Cleaning and property services firm SOL Palvelut has confirmed that employees were asked to pay for jobs after commissioning an independent review into labour practices.

The company ordered the inquiry following public debate last autumn about possible work-related exploitation. The review, carried out between October and December 2025 by the Code of Conduct Company, examined recruitment, induction, payroll processes and reporting channels for misconduct.

An anonymous survey was sent to 5,212 employees. A total of 1,618 workers, or 31 per cent, responded.

According to the findings, 21 employees reported that they had been asked to pay so-called entry fees in exchange for obtaining or keeping a job at SOL. Six respondents, representing 0.4 per cent of those who answered, said they had paid or were still in debt for a position at the company. Most payments were under €1,000 and were made either to a person working at SOL or to an external party.

Six respondents also reported paying another employer in a previous job, usually sums below €1,000.

SOL said it has referred two cases to police during 2025 after obtaining what it described as substantiated evidence of payments. The company added that it is not aware of any active police investigation in which SOL or one of its employees is suspected of taking such payments.

The review identified four main shortcomings. It found that administrative structures did not sufficiently prevent the risk of labour exploitation. It said supervisors held broad decision-making power over shifts, work locations and payroll, which increased the risk of abuse. It concluded that reporting practices for misconduct had been partly inadequate and that the company had not sufficiently accounted for the needs of a multicultural workforce in its processes.

SOL has launched an action programme to address the findings. The company said it will renew its human resources systems and develop electronic tools to ensure centralised and equal access to information for employees. Recruitment has been centralised within the HR team and conducted through an electronic system since last autumn. Additional control points have been added to identify whether job applicants have been asked to pay illegal fees.

The company also said it has decided not to participate, for the time being, in applications for first residence permits for employees.

Supervisors will receive further training on working in a multicultural environment, preventing labour exploitation and safeguarding workers’ rights. Social responsibility criteria will be added to supervisors’ incentive schemes. The company will expand the language range of training materials and guidance for staff.

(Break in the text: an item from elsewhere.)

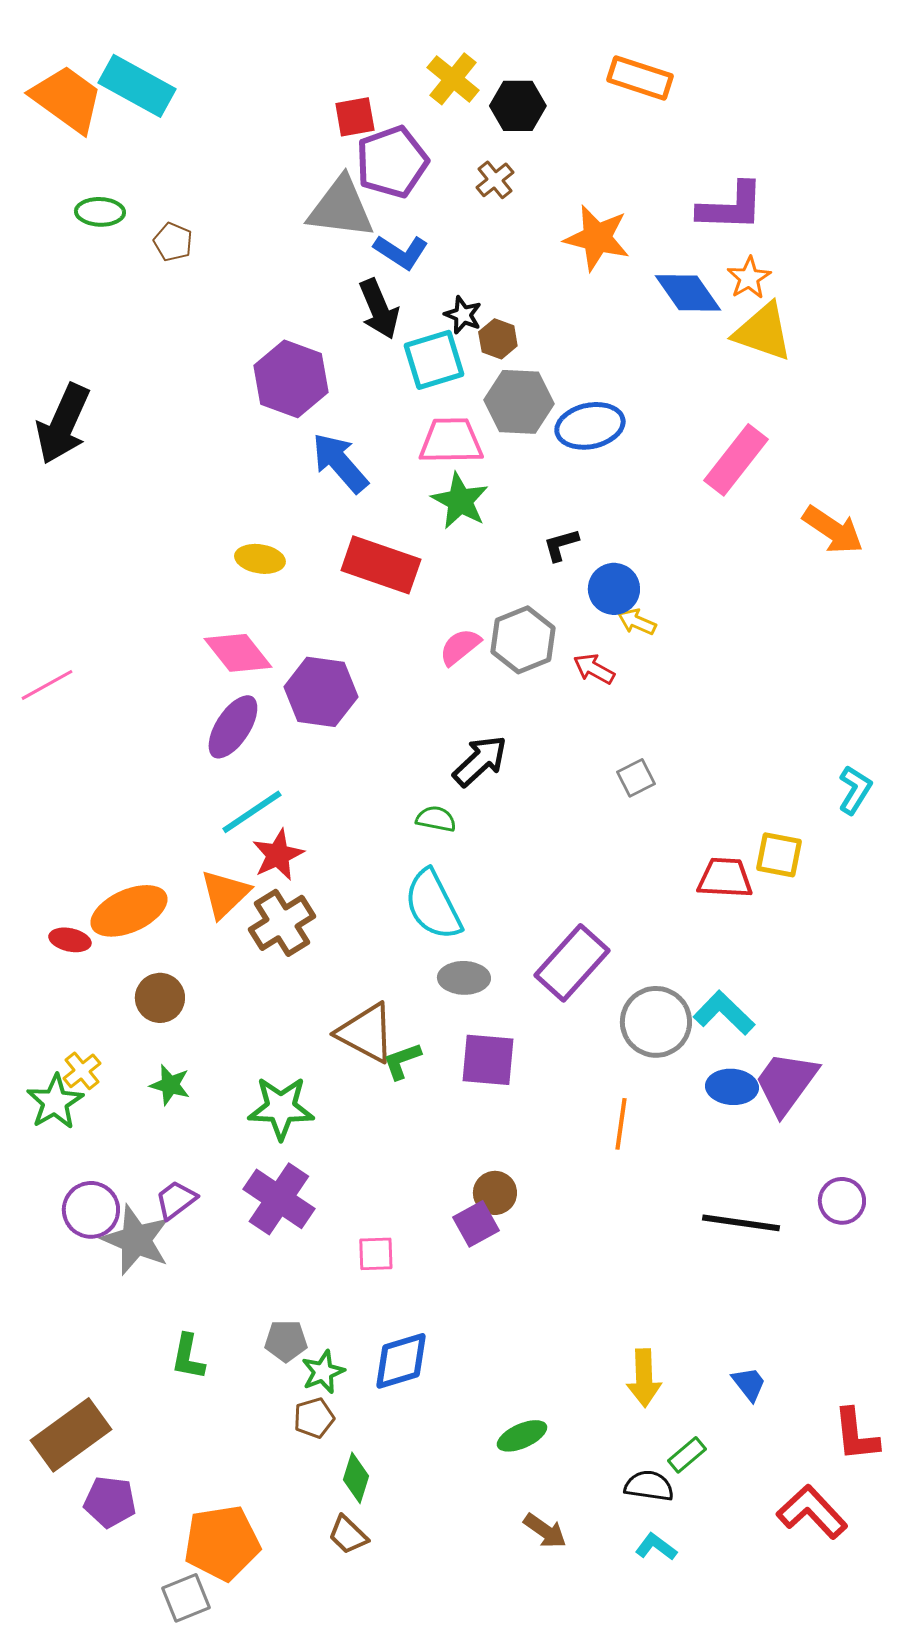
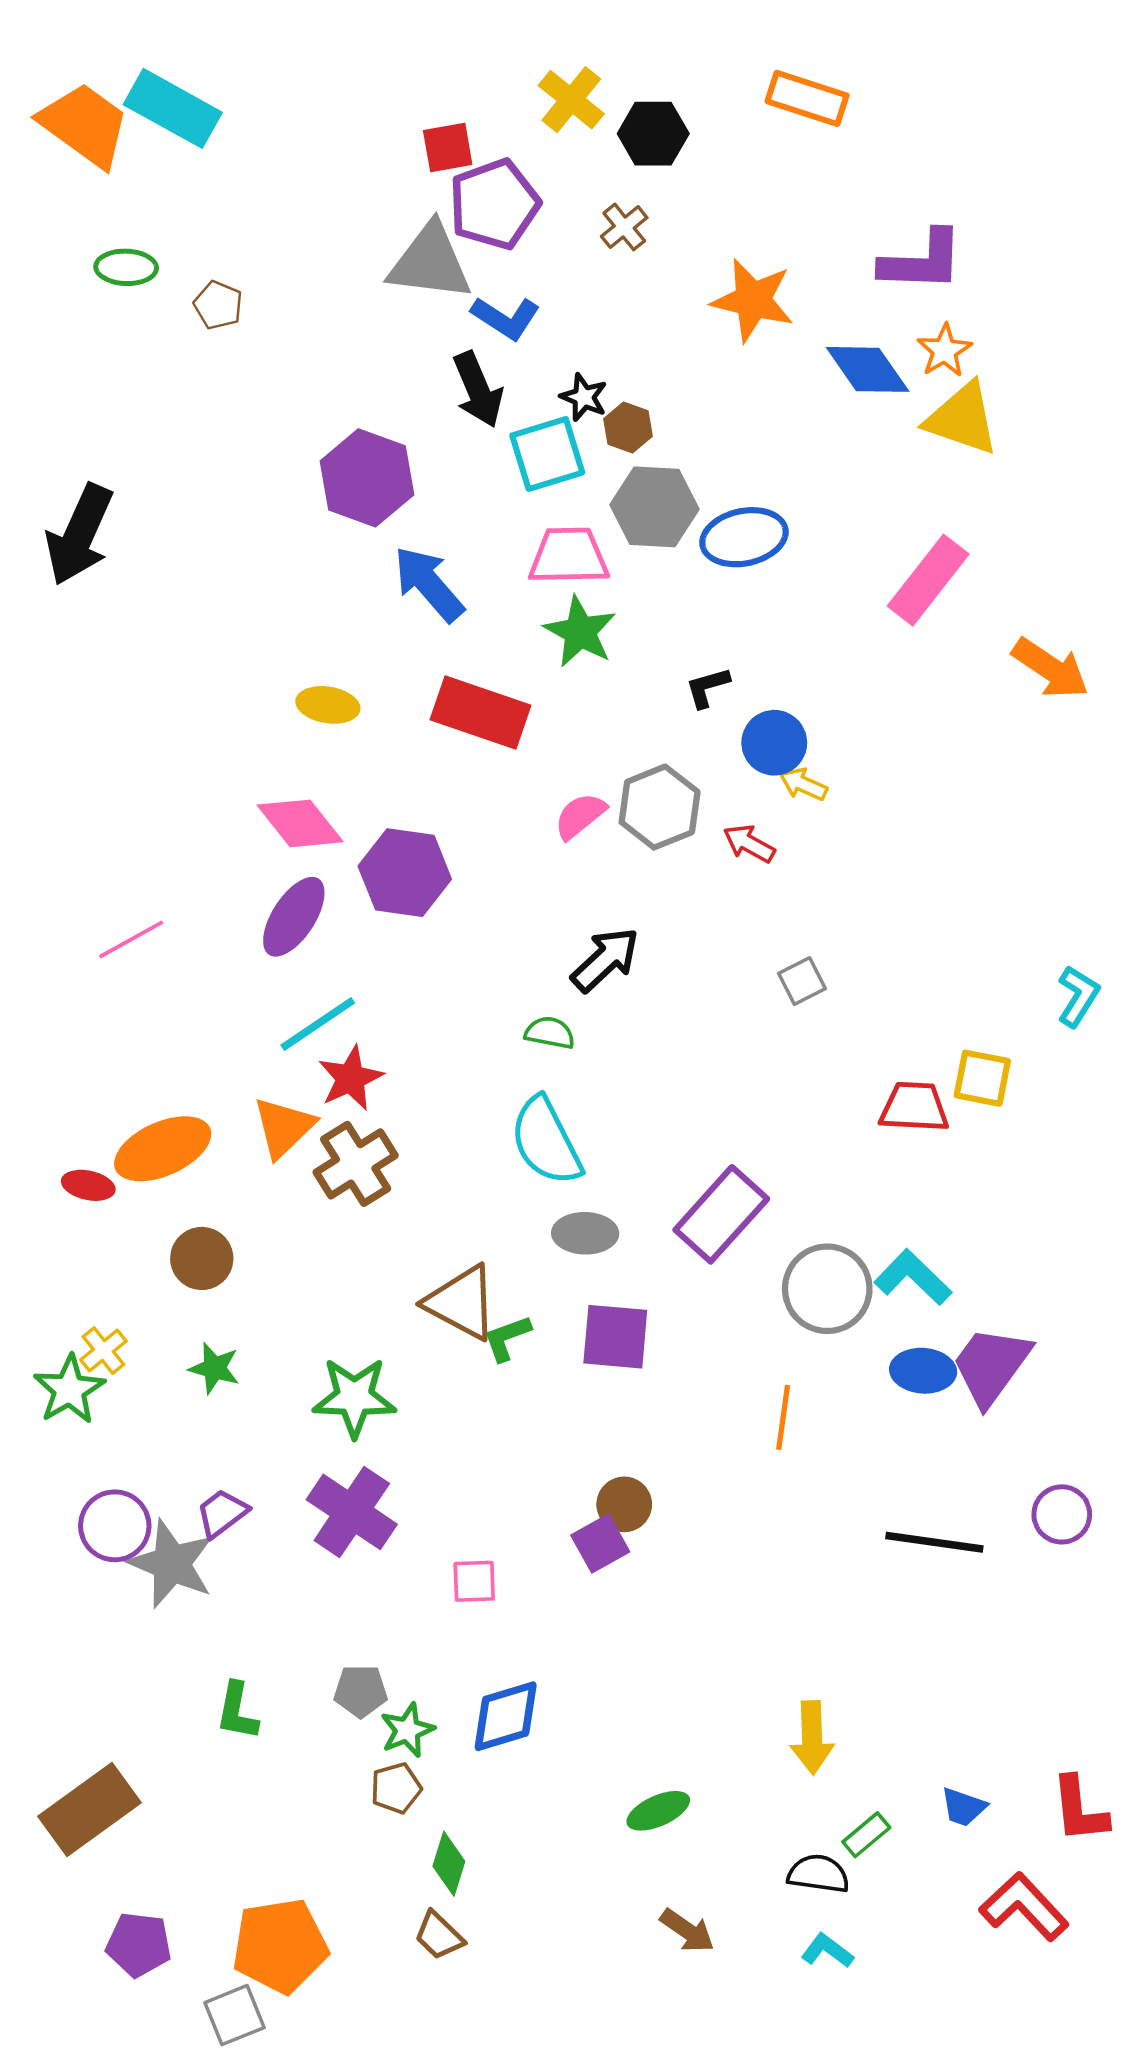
pink line: (47, 685) -> (131, 939), moved
blue trapezoid: (749, 1384) -> (963, 1807), moved, turned 147
purple pentagon: (110, 1502) -> (139, 1944), moved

SOL said it will strengthen communication about reporting channels and widen the language options available in its whistleblowing system. Its multicultural development group, which has operated for 18 years, will also be developed further.

The background to the independent review commissioned by SOL dates back to the public debate that arose last autumn following the publication of Helsingin Sanomat journalist Paavo Teittinen’s book Long shift – How modern slavery took root in Finland.